Lilly comes when you stop to call her
Lilly runs when you look away
Lilly leaves kisses on your collar
Lilly, Lilly, Lilly, Lilly, stay!

The Secret Scale

I have a secret relationship with my scale. I don’t personally own one but, my mother does! In fact, I convinced her to buy the one she has now knowing I could secretly borrow it.

A little untold secret of fat girls is that we’re not supposed to really care about our weight. Oh, we all know fat girls stuff their faces either behind skinny people’s back or when we’re with a large group of people at a restaurant. But heaven forbid we actually know our own weight! How big our chin rolls are, how many stomachs close to a cows we have, and the way we waddle walk are supposed to dictate exactly how fat we are. From chubby, to kinda over weight, to plus size, to yeah she needs to lose weight to morbidly obese. Weight is supposed to be a number too scary for us fat girls to handle. And for some, perhaps it is. But for me, I get a higher rush, secretly undressing in my mother’s bathroom to see if I lost so much as a pound.

And if I have, I’ll over analyze my body in the mirror, wondering what part of my body is now that much closer to being skinny. I’ll hold my tummy with both hands, check out my butt, and turn my face to either side just to see if I can notice any difference. I’ll test my pants when they’re back on to try and see how close to a pants size I am to losing and I’ll sway side to side once my shirt is on again to see how much my muffin top has shrunk. I do all of this privately, and nakedly.

I’m not vain, at least I’m pretty sure I’m not. I like to make sure before I leave the house I took passably decent and sometimes I will spend a couple of hours “dolling myself up” but I don’t think this makes me vain. Nor do I think I have an eating disorder. When the scale goes up a couple, or a few, pounds from what I was hoping, I won’t lie and say that I’m not slightly disappointed in myself. But instead of beating myself up I remind myself to just be more conscious of how much and what I’m eating. 

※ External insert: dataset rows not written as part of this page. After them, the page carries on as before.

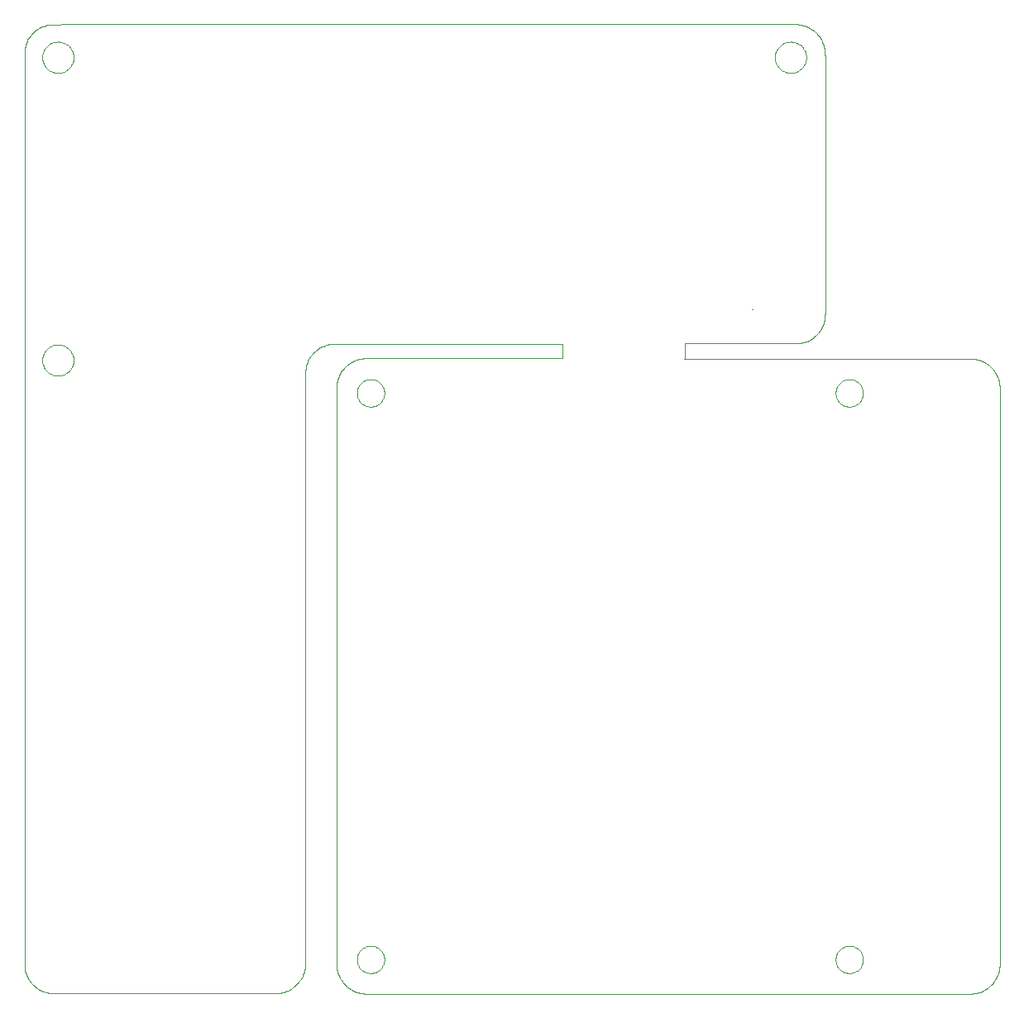
<source format=gbo>
G75*
G70*
%OFA0B0*%
%FSLAX24Y24*%
%IPPOS*%
%LPD*%
%AMOC8*
5,1,8,0,0,1.08239X$1,22.5*
%
%ADD10C,0.0000*%
%ADD11C,0.0001*%
D10*
X016753Y006193D02*
X016755Y006240D01*
X016761Y006286D01*
X016771Y006332D01*
X016784Y006377D01*
X016802Y006420D01*
X016823Y006462D01*
X016847Y006502D01*
X016875Y006539D01*
X016906Y006574D01*
X016940Y006607D01*
X016976Y006636D01*
X017015Y006662D01*
X017056Y006685D01*
X017099Y006704D01*
X017143Y006720D01*
X017188Y006732D01*
X017234Y006740D01*
X017281Y006744D01*
X017327Y006744D01*
X017374Y006740D01*
X017420Y006732D01*
X017465Y006720D01*
X017509Y006704D01*
X017552Y006685D01*
X017593Y006662D01*
X017632Y006636D01*
X017668Y006607D01*
X017702Y006574D01*
X017733Y006539D01*
X017761Y006502D01*
X017785Y006462D01*
X017806Y006420D01*
X017824Y006377D01*
X017837Y006332D01*
X017847Y006286D01*
X017853Y006240D01*
X017855Y006193D01*
X017853Y006146D01*
X017847Y006100D01*
X017837Y006054D01*
X017824Y006009D01*
X017806Y005966D01*
X017785Y005924D01*
X017761Y005884D01*
X017733Y005847D01*
X017702Y005812D01*
X017668Y005779D01*
X017632Y005750D01*
X017593Y005724D01*
X017552Y005701D01*
X017509Y005682D01*
X017465Y005666D01*
X017420Y005654D01*
X017374Y005646D01*
X017327Y005642D01*
X017281Y005642D01*
X017234Y005646D01*
X017188Y005654D01*
X017143Y005666D01*
X017099Y005682D01*
X017056Y005701D01*
X017015Y005724D01*
X016976Y005750D01*
X016940Y005779D01*
X016906Y005812D01*
X016875Y005847D01*
X016847Y005884D01*
X016823Y005924D01*
X016802Y005966D01*
X016784Y006009D01*
X016771Y006054D01*
X016761Y006100D01*
X016755Y006146D01*
X016753Y006193D01*
X036045Y006193D02*
X036047Y006240D01*
X036053Y006286D01*
X036063Y006332D01*
X036076Y006377D01*
X036094Y006420D01*
X036115Y006462D01*
X036139Y006502D01*
X036167Y006539D01*
X036198Y006574D01*
X036232Y006607D01*
X036268Y006636D01*
X036307Y006662D01*
X036348Y006685D01*
X036391Y006704D01*
X036435Y006720D01*
X036480Y006732D01*
X036526Y006740D01*
X036573Y006744D01*
X036619Y006744D01*
X036666Y006740D01*
X036712Y006732D01*
X036757Y006720D01*
X036801Y006704D01*
X036844Y006685D01*
X036885Y006662D01*
X036924Y006636D01*
X036960Y006607D01*
X036994Y006574D01*
X037025Y006539D01*
X037053Y006502D01*
X037077Y006462D01*
X037098Y006420D01*
X037116Y006377D01*
X037129Y006332D01*
X037139Y006286D01*
X037145Y006240D01*
X037147Y006193D01*
X037145Y006146D01*
X037139Y006100D01*
X037129Y006054D01*
X037116Y006009D01*
X037098Y005966D01*
X037077Y005924D01*
X037053Y005884D01*
X037025Y005847D01*
X036994Y005812D01*
X036960Y005779D01*
X036924Y005750D01*
X036885Y005724D01*
X036844Y005701D01*
X036801Y005682D01*
X036757Y005666D01*
X036712Y005654D01*
X036666Y005646D01*
X036619Y005642D01*
X036573Y005642D01*
X036526Y005646D01*
X036480Y005654D01*
X036435Y005666D01*
X036391Y005682D01*
X036348Y005701D01*
X036307Y005724D01*
X036268Y005750D01*
X036232Y005779D01*
X036198Y005812D01*
X036167Y005847D01*
X036139Y005884D01*
X036115Y005924D01*
X036094Y005966D01*
X036076Y006009D01*
X036063Y006054D01*
X036053Y006100D01*
X036047Y006146D01*
X036045Y006193D01*
X036045Y029028D02*
X036047Y029075D01*
X036053Y029121D01*
X036063Y029167D01*
X036076Y029212D01*
X036094Y029255D01*
X036115Y029297D01*
X036139Y029337D01*
X036167Y029374D01*
X036198Y029409D01*
X036232Y029442D01*
X036268Y029471D01*
X036307Y029497D01*
X036348Y029520D01*
X036391Y029539D01*
X036435Y029555D01*
X036480Y029567D01*
X036526Y029575D01*
X036573Y029579D01*
X036619Y029579D01*
X036666Y029575D01*
X036712Y029567D01*
X036757Y029555D01*
X036801Y029539D01*
X036844Y029520D01*
X036885Y029497D01*
X036924Y029471D01*
X036960Y029442D01*
X036994Y029409D01*
X037025Y029374D01*
X037053Y029337D01*
X037077Y029297D01*
X037098Y029255D01*
X037116Y029212D01*
X037129Y029167D01*
X037139Y029121D01*
X037145Y029075D01*
X037147Y029028D01*
X037145Y028981D01*
X037139Y028935D01*
X037129Y028889D01*
X037116Y028844D01*
X037098Y028801D01*
X037077Y028759D01*
X037053Y028719D01*
X037025Y028682D01*
X036994Y028647D01*
X036960Y028614D01*
X036924Y028585D01*
X036885Y028559D01*
X036844Y028536D01*
X036801Y028517D01*
X036757Y028501D01*
X036712Y028489D01*
X036666Y028481D01*
X036619Y028477D01*
X036573Y028477D01*
X036526Y028481D01*
X036480Y028489D01*
X036435Y028501D01*
X036391Y028517D01*
X036348Y028536D01*
X036307Y028559D01*
X036268Y028585D01*
X036232Y028614D01*
X036198Y028647D01*
X036167Y028682D01*
X036139Y028719D01*
X036115Y028759D01*
X036094Y028801D01*
X036076Y028844D01*
X036063Y028889D01*
X036053Y028935D01*
X036047Y028981D01*
X036045Y029028D01*
X033600Y042556D02*
X033602Y042606D01*
X033608Y042656D01*
X033618Y042705D01*
X033632Y042753D01*
X033649Y042800D01*
X033670Y042845D01*
X033695Y042889D01*
X033723Y042930D01*
X033755Y042969D01*
X033789Y043006D01*
X033826Y043040D01*
X033866Y043070D01*
X033908Y043097D01*
X033952Y043121D01*
X033998Y043142D01*
X034045Y043158D01*
X034093Y043171D01*
X034143Y043180D01*
X034192Y043185D01*
X034243Y043186D01*
X034293Y043183D01*
X034342Y043176D01*
X034391Y043165D01*
X034439Y043150D01*
X034485Y043132D01*
X034530Y043110D01*
X034573Y043084D01*
X034614Y043055D01*
X034653Y043023D01*
X034689Y042988D01*
X034721Y042950D01*
X034751Y042910D01*
X034778Y042867D01*
X034801Y042823D01*
X034820Y042777D01*
X034836Y042729D01*
X034848Y042680D01*
X034856Y042631D01*
X034860Y042581D01*
X034860Y042531D01*
X034856Y042481D01*
X034848Y042432D01*
X034836Y042383D01*
X034820Y042335D01*
X034801Y042289D01*
X034778Y042245D01*
X034751Y042202D01*
X034721Y042162D01*
X034689Y042124D01*
X034653Y042089D01*
X034614Y042057D01*
X034573Y042028D01*
X034530Y042002D01*
X034485Y041980D01*
X034439Y041962D01*
X034391Y041947D01*
X034342Y041936D01*
X034293Y041929D01*
X034243Y041926D01*
X034192Y041927D01*
X034143Y041932D01*
X034093Y041941D01*
X034045Y041954D01*
X033998Y041970D01*
X033952Y041991D01*
X033908Y042015D01*
X033866Y042042D01*
X033826Y042072D01*
X033789Y042106D01*
X033755Y042143D01*
X033723Y042182D01*
X033695Y042223D01*
X033670Y042267D01*
X033649Y042312D01*
X033632Y042359D01*
X033618Y042407D01*
X033608Y042456D01*
X033602Y042506D01*
X033600Y042556D01*
X016753Y029028D02*
X016755Y029075D01*
X016761Y029121D01*
X016771Y029167D01*
X016784Y029212D01*
X016802Y029255D01*
X016823Y029297D01*
X016847Y029337D01*
X016875Y029374D01*
X016906Y029409D01*
X016940Y029442D01*
X016976Y029471D01*
X017015Y029497D01*
X017056Y029520D01*
X017099Y029539D01*
X017143Y029555D01*
X017188Y029567D01*
X017234Y029575D01*
X017281Y029579D01*
X017327Y029579D01*
X017374Y029575D01*
X017420Y029567D01*
X017465Y029555D01*
X017509Y029539D01*
X017552Y029520D01*
X017593Y029497D01*
X017632Y029471D01*
X017668Y029442D01*
X017702Y029409D01*
X017733Y029374D01*
X017761Y029337D01*
X017785Y029297D01*
X017806Y029255D01*
X017824Y029212D01*
X017837Y029167D01*
X017847Y029121D01*
X017853Y029075D01*
X017855Y029028D01*
X017853Y028981D01*
X017847Y028935D01*
X017837Y028889D01*
X017824Y028844D01*
X017806Y028801D01*
X017785Y028759D01*
X017761Y028719D01*
X017733Y028682D01*
X017702Y028647D01*
X017668Y028614D01*
X017632Y028585D01*
X017593Y028559D01*
X017552Y028536D01*
X017509Y028517D01*
X017465Y028501D01*
X017420Y028489D01*
X017374Y028481D01*
X017327Y028477D01*
X017281Y028477D01*
X017234Y028481D01*
X017188Y028489D01*
X017143Y028501D01*
X017099Y028517D01*
X017056Y028536D01*
X017015Y028559D01*
X016976Y028585D01*
X016940Y028614D01*
X016906Y028647D01*
X016875Y028682D01*
X016847Y028719D01*
X016823Y028759D01*
X016802Y028801D01*
X016784Y028844D01*
X016771Y028889D01*
X016761Y028935D01*
X016755Y028981D01*
X016753Y029028D01*
X004073Y030351D02*
X004075Y030401D01*
X004081Y030451D01*
X004091Y030500D01*
X004105Y030548D01*
X004122Y030595D01*
X004143Y030640D01*
X004168Y030684D01*
X004196Y030725D01*
X004228Y030764D01*
X004262Y030801D01*
X004299Y030835D01*
X004339Y030865D01*
X004381Y030892D01*
X004425Y030916D01*
X004471Y030937D01*
X004518Y030953D01*
X004566Y030966D01*
X004616Y030975D01*
X004665Y030980D01*
X004716Y030981D01*
X004766Y030978D01*
X004815Y030971D01*
X004864Y030960D01*
X004912Y030945D01*
X004958Y030927D01*
X005003Y030905D01*
X005046Y030879D01*
X005087Y030850D01*
X005126Y030818D01*
X005162Y030783D01*
X005194Y030745D01*
X005224Y030705D01*
X005251Y030662D01*
X005274Y030618D01*
X005293Y030572D01*
X005309Y030524D01*
X005321Y030475D01*
X005329Y030426D01*
X005333Y030376D01*
X005333Y030326D01*
X005329Y030276D01*
X005321Y030227D01*
X005309Y030178D01*
X005293Y030130D01*
X005274Y030084D01*
X005251Y030040D01*
X005224Y029997D01*
X005194Y029957D01*
X005162Y029919D01*
X005126Y029884D01*
X005087Y029852D01*
X005046Y029823D01*
X005003Y029797D01*
X004958Y029775D01*
X004912Y029757D01*
X004864Y029742D01*
X004815Y029731D01*
X004766Y029724D01*
X004716Y029721D01*
X004665Y029722D01*
X004616Y029727D01*
X004566Y029736D01*
X004518Y029749D01*
X004471Y029765D01*
X004425Y029786D01*
X004381Y029810D01*
X004339Y029837D01*
X004299Y029867D01*
X004262Y029901D01*
X004228Y029938D01*
X004196Y029977D01*
X004168Y030018D01*
X004143Y030062D01*
X004122Y030107D01*
X004105Y030154D01*
X004091Y030202D01*
X004081Y030251D01*
X004075Y030301D01*
X004073Y030351D01*
X004073Y042556D02*
X004075Y042606D01*
X004081Y042656D01*
X004091Y042705D01*
X004105Y042753D01*
X004122Y042800D01*
X004143Y042845D01*
X004168Y042889D01*
X004196Y042930D01*
X004228Y042969D01*
X004262Y043006D01*
X004299Y043040D01*
X004339Y043070D01*
X004381Y043097D01*
X004425Y043121D01*
X004471Y043142D01*
X004518Y043158D01*
X004566Y043171D01*
X004616Y043180D01*
X004665Y043185D01*
X004716Y043186D01*
X004766Y043183D01*
X004815Y043176D01*
X004864Y043165D01*
X004912Y043150D01*
X004958Y043132D01*
X005003Y043110D01*
X005046Y043084D01*
X005087Y043055D01*
X005126Y043023D01*
X005162Y042988D01*
X005194Y042950D01*
X005224Y042910D01*
X005251Y042867D01*
X005274Y042823D01*
X005293Y042777D01*
X005309Y042729D01*
X005321Y042680D01*
X005329Y042631D01*
X005333Y042581D01*
X005333Y042531D01*
X005329Y042481D01*
X005321Y042432D01*
X005309Y042383D01*
X005293Y042335D01*
X005274Y042289D01*
X005251Y042245D01*
X005224Y042202D01*
X005194Y042162D01*
X005162Y042124D01*
X005126Y042089D01*
X005087Y042057D01*
X005046Y042028D01*
X005003Y042002D01*
X004958Y041980D01*
X004912Y041962D01*
X004864Y041947D01*
X004815Y041936D01*
X004766Y041929D01*
X004716Y041926D01*
X004665Y041927D01*
X004616Y041932D01*
X004566Y041941D01*
X004518Y041954D01*
X004471Y041970D01*
X004425Y041991D01*
X004381Y042015D01*
X004339Y042042D01*
X004299Y042072D01*
X004262Y042106D01*
X004228Y042143D01*
X004196Y042182D01*
X004168Y042223D01*
X004143Y042267D01*
X004122Y042312D01*
X004105Y042359D01*
X004091Y042407D01*
X004081Y042456D01*
X004075Y042506D01*
X004073Y042556D01*
D11*
X004544Y004829D02*
X013461Y004829D01*
X013459Y004830D02*
X013527Y004832D01*
X013595Y004838D01*
X013662Y004847D01*
X013729Y004861D01*
X013795Y004878D01*
X013860Y004899D01*
X013924Y004923D01*
X013986Y004951D01*
X014047Y004982D01*
X014105Y005017D01*
X014162Y005055D01*
X014216Y005095D01*
X014269Y005139D01*
X014318Y005186D01*
X014365Y005236D01*
X014409Y005288D01*
X014450Y005342D01*
X014488Y005399D01*
X014523Y005457D01*
X014554Y005518D01*
X014582Y005580D01*
X014607Y005643D01*
X014627Y005708D01*
X014645Y005774D01*
X014658Y005841D01*
X014668Y005909D01*
X014674Y005976D01*
X014676Y006045D01*
X014674Y006113D01*
X014675Y006109D02*
X014671Y029822D01*
X014671Y029817D02*
X014673Y029884D01*
X014678Y029950D01*
X014687Y030015D01*
X014699Y030081D01*
X014716Y030145D01*
X014735Y030208D01*
X014759Y030270D01*
X014785Y030331D01*
X014815Y030390D01*
X014849Y030447D01*
X014885Y030503D01*
X014925Y030556D01*
X014967Y030607D01*
X015012Y030655D01*
X015060Y030701D01*
X015110Y030744D01*
X015163Y030785D01*
X015218Y030822D01*
X015275Y030856D01*
X015333Y030887D01*
X015394Y030915D01*
X015455Y030939D01*
X015518Y030960D01*
X015582Y030977D01*
X015647Y030990D01*
X015713Y031000D01*
X015779Y031006D01*
X015845Y031009D01*
X015911Y031008D01*
X015914Y031007D01*
X025044Y031012D01*
X025043Y031014D02*
X025044Y030424D01*
X017176Y030424D01*
X017173Y030426D02*
X017107Y030427D01*
X017041Y030424D01*
X016975Y030418D01*
X016909Y030408D01*
X016844Y030395D01*
X016780Y030378D01*
X016717Y030357D01*
X016656Y030333D01*
X016595Y030305D01*
X016537Y030274D01*
X016480Y030240D01*
X016425Y030203D01*
X016372Y030162D01*
X016322Y030119D01*
X016274Y030073D01*
X016229Y030025D01*
X016187Y029974D01*
X016147Y029921D01*
X016111Y029865D01*
X016077Y029808D01*
X016047Y029749D01*
X016021Y029688D01*
X015997Y029626D01*
X015978Y029563D01*
X015961Y029499D01*
X015949Y029433D01*
X015940Y029368D01*
X015935Y029302D01*
X015933Y029235D01*
X015934Y029235D02*
X015934Y006055D01*
X015934Y005995D01*
X015933Y006055D02*
X015932Y005989D01*
X015935Y005923D01*
X015941Y005857D01*
X015951Y005791D01*
X015964Y005726D01*
X015981Y005662D01*
X016002Y005599D01*
X016026Y005538D01*
X016054Y005477D01*
X016085Y005419D01*
X016119Y005362D01*
X016156Y005307D01*
X016197Y005254D01*
X016240Y005204D01*
X016286Y005156D01*
X016334Y005111D01*
X016385Y005069D01*
X016438Y005029D01*
X016494Y004993D01*
X016551Y004959D01*
X016610Y004929D01*
X016671Y004903D01*
X016733Y004879D01*
X016796Y004860D01*
X016860Y004843D01*
X016926Y004831D01*
X016991Y004822D01*
X017057Y004817D01*
X017124Y004815D01*
X017104Y004815D01*
X017124Y004815D02*
X041414Y004815D01*
X041474Y004815D01*
X041414Y004814D02*
X041480Y004813D01*
X041546Y004816D01*
X041612Y004822D01*
X041678Y004832D01*
X041743Y004845D01*
X041807Y004862D01*
X041870Y004883D01*
X041931Y004907D01*
X041992Y004935D01*
X042050Y004966D01*
X042107Y005000D01*
X042162Y005037D01*
X042215Y005078D01*
X042265Y005121D01*
X042313Y005167D01*
X042358Y005215D01*
X042400Y005266D01*
X042440Y005319D01*
X042476Y005375D01*
X042510Y005432D01*
X042540Y005491D01*
X042566Y005552D01*
X042590Y005614D01*
X042609Y005677D01*
X042626Y005741D01*
X042638Y005807D01*
X042647Y005872D01*
X042652Y005938D01*
X042654Y006005D01*
X042654Y029165D01*
X042654Y029225D01*
X042654Y029165D02*
X042655Y029232D01*
X042653Y029298D01*
X042647Y029365D01*
X042637Y029430D01*
X042624Y029496D01*
X042607Y029560D01*
X042586Y029623D01*
X042562Y029685D01*
X042534Y029746D01*
X042504Y029805D01*
X042470Y029862D01*
X042432Y029917D01*
X042392Y029970D01*
X042349Y030021D01*
X042303Y030069D01*
X042255Y030114D01*
X042204Y030157D01*
X042150Y030197D01*
X042095Y030234D01*
X042037Y030267D01*
X041978Y030298D01*
X041917Y030325D01*
X041855Y030348D01*
X041792Y030368D01*
X041727Y030385D01*
X041662Y030398D01*
X041596Y030407D01*
X041530Y030412D01*
X041463Y030414D01*
X041460Y030414D01*
X041459Y030414D02*
X041464Y030414D01*
X029974Y030414D01*
X029934Y030414D01*
X029974Y030414D02*
X029974Y031022D01*
X034359Y031022D01*
X034375Y031024D02*
X034441Y031023D01*
X034507Y031026D01*
X034574Y031032D01*
X034639Y031042D01*
X034704Y031055D01*
X034768Y031072D01*
X034832Y031093D01*
X034893Y031117D01*
X034954Y031145D01*
X035013Y031176D01*
X035069Y031210D01*
X035124Y031247D01*
X035177Y031287D01*
X035228Y031331D01*
X035276Y031377D01*
X035321Y031425D01*
X035363Y031476D01*
X035403Y031529D01*
X035440Y031585D01*
X035473Y031642D01*
X035503Y031701D01*
X035530Y031762D01*
X035553Y031824D01*
X035573Y031888D01*
X035589Y031952D01*
X035602Y032017D01*
X035611Y032083D01*
X035616Y032149D01*
X035618Y032216D01*
X035619Y032206D02*
X035619Y042649D01*
X035612Y042649D01*
X035611Y042647D02*
X035612Y042713D01*
X035609Y042779D01*
X035603Y042846D01*
X035593Y042911D01*
X035580Y042976D01*
X035563Y043040D01*
X035542Y043104D01*
X035518Y043165D01*
X035490Y043226D01*
X035459Y043285D01*
X035425Y043341D01*
X035388Y043396D01*
X035348Y043449D01*
X035304Y043500D01*
X035258Y043548D01*
X035210Y043593D01*
X035159Y043635D01*
X035106Y043675D01*
X035050Y043712D01*
X034993Y043745D01*
X034934Y043775D01*
X034873Y043802D01*
X034811Y043825D01*
X034747Y043845D01*
X034683Y043861D01*
X034618Y043874D01*
X034552Y043883D01*
X034486Y043888D01*
X034419Y043890D01*
X034420Y043890D02*
X034420Y043890D01*
X005074Y043890D01*
X005072Y043890D02*
X004521Y043882D01*
X004522Y043882D02*
X004455Y043881D01*
X004388Y043876D01*
X004322Y043867D01*
X004256Y043854D01*
X004191Y043837D01*
X004127Y043817D01*
X004065Y043793D01*
X004004Y043766D01*
X003944Y043735D01*
X003887Y043700D01*
X003832Y043663D01*
X003779Y043622D01*
X003728Y043578D01*
X003680Y043532D01*
X003635Y043482D01*
X003592Y043430D01*
X003553Y043376D01*
X003517Y043320D01*
X003484Y043261D01*
X003455Y043201D01*
X003429Y043139D01*
X003407Y043076D01*
X003389Y043012D01*
X003374Y042947D01*
X003363Y042880D01*
X003356Y042814D01*
X003353Y042747D01*
X003354Y042680D01*
X003353Y042682D02*
X003353Y006068D01*
X003353Y006069D02*
X003352Y006003D01*
X003355Y005937D01*
X003361Y005871D01*
X003371Y005805D01*
X003384Y005740D01*
X003401Y005676D01*
X003422Y005613D01*
X003446Y005552D01*
X003474Y005491D01*
X003505Y005433D01*
X003539Y005376D01*
X003576Y005321D01*
X003617Y005268D01*
X003660Y005218D01*
X003706Y005170D01*
X003754Y005125D01*
X003805Y005083D01*
X003858Y005043D01*
X003914Y005007D01*
X003971Y004973D01*
X004030Y004943D01*
X004091Y004917D01*
X004153Y004893D01*
X004216Y004874D01*
X004280Y004857D01*
X004346Y004845D01*
X004411Y004836D01*
X004477Y004831D01*
X004544Y004829D01*
X032684Y032392D02*
X032701Y032410D01*
M02*

</source>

My mother’s scale gives me hope and the urge to keep pushing myself to keep trying. I usually fail but I never let it defeat me. I hope to someday soon be at least a couple of clothes size smaller. Everytime I look at that scale and see a smaller number, it fills me with pride for myself and confidence that I can one day reach my dream of being in between a size ten or twelve. I always want to look in the mirror and think yeah, I’ve still got some curve but still be healthy.

I just want to take a moment and say, Thank you scale. Without you I wouldn’t know I’ve lost a pant size or that I’ve  become seventeen pounds closer the weight on my state id. I would probably be less confident and still be beating myself up. I would probably revert to over eating and not changing. So while you usually get blamed for playing the bad guy for letting us know our true selves, thank you scale for making me grow (No pun intended) into the ever more confident, and beautiful woman I am starting to finally feel.